* Given data:
□ □ □ □

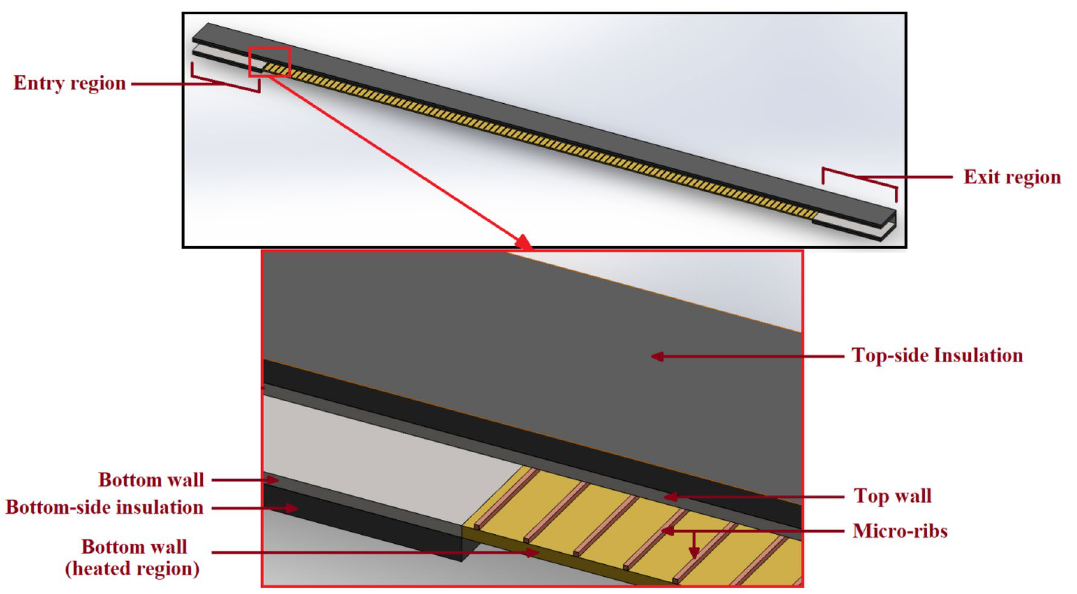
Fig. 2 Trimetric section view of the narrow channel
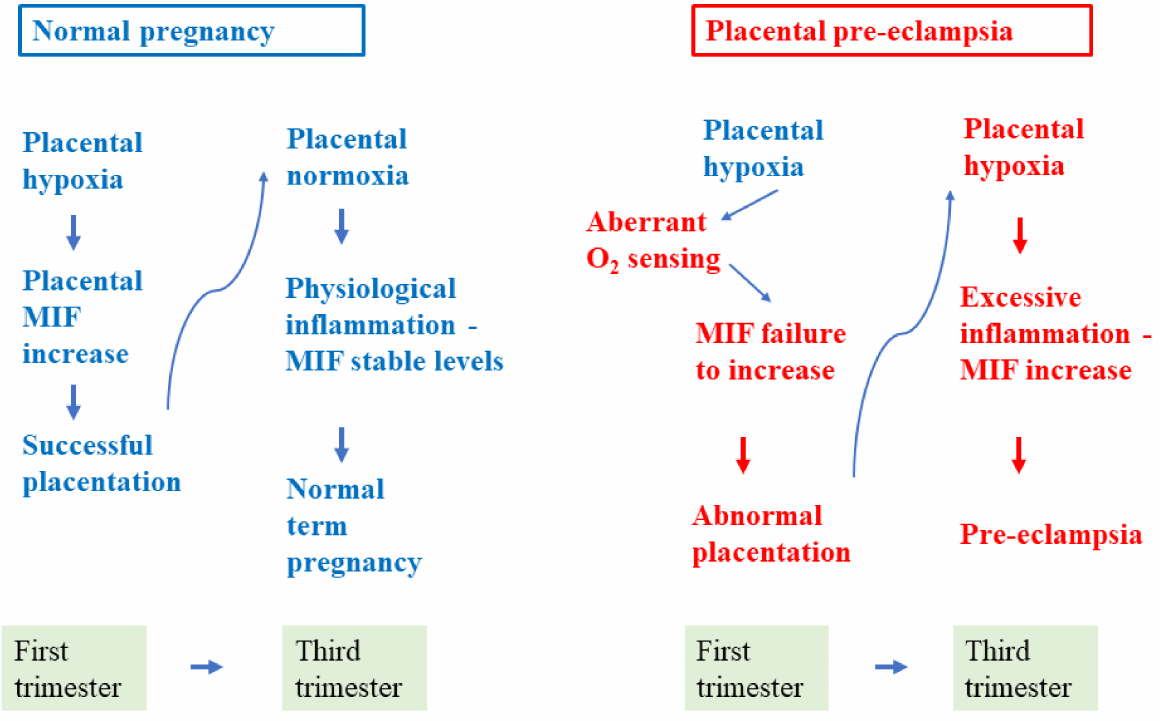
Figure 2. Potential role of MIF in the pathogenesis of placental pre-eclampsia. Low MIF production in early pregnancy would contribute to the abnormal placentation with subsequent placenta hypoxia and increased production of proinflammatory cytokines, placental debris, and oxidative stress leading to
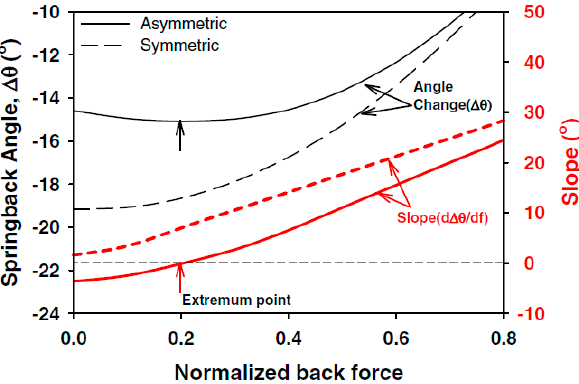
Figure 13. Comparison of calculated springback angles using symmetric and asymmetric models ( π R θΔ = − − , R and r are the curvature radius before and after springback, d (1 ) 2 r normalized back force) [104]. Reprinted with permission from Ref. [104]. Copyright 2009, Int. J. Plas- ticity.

□ □ □ □

* Instructions to follow: Locate the lines above that hold the word "with". Show every one of them.

* Task answer:
Figure 2. Potential role of MIF in the pathogenesis of placental pre-eclampsia. Low MIF production in early pregnancy would contribute to the abnormal placentation with subsequent placenta hypoxia and increased production of proinflammatory cytokines, placental debris, and oxidative stress leading to
Figure 13. Comparison of calculated springback angles using symmetric and asymmetric models ( π R θΔ = − − , R and r are the curvature radius before and after springback, d (1 ) 2 r normalized back force) [104]. Reprinted with permission from Ref. [104]. Copyright 2009, Int. J. Plas- ticity.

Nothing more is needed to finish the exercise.